Verbatim transcription with images omitted: return the entries below in full.

(Extracted data entries)
******

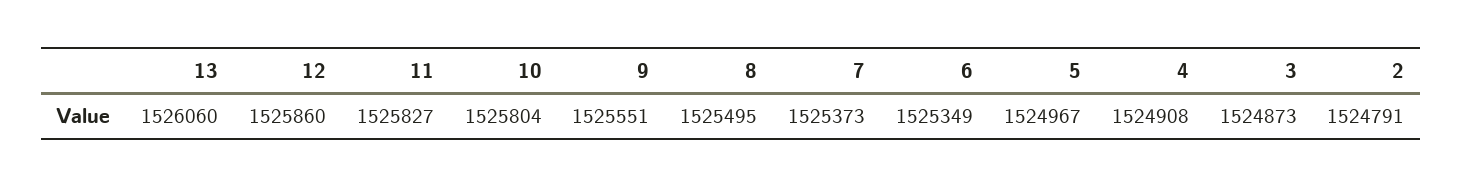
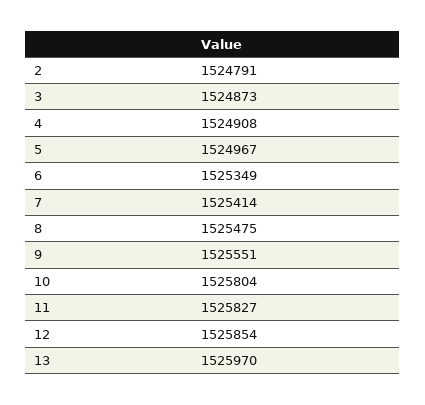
  {
-   "13": 1526060,
+   "13": 1525970,
-   "12": 1525860,
+   "12": 1525854,
    "11": 1525827,
    "10": 1525804,
    "9": 1525551,
-   "8": 1525495,
+   "8": 1525475,
-   "7": 1525373,
+   "7": 1525414,
    "6": 1525349,
    "5": 1524967,
    "4": 1524908,
    "3": 1524873,
    "2": 1524791
  }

******

YOUR RESPONSE:
  {
-   "13": 1526060,
+   "13": 1525970,
-   "12": 1525860,
+   "12": 1525854,
    "11": 1525827,
    "10": 1525804,
    "9": 1525551,
-   "8": 1525495,
+   "8": 1525475,
-   "7": 1525373,
+   "7": 1525414,
    "6": 1525349,
    "5": 1524967,
    "4": 1524908,
    "3": 1524873,
    "2": 1524791
  }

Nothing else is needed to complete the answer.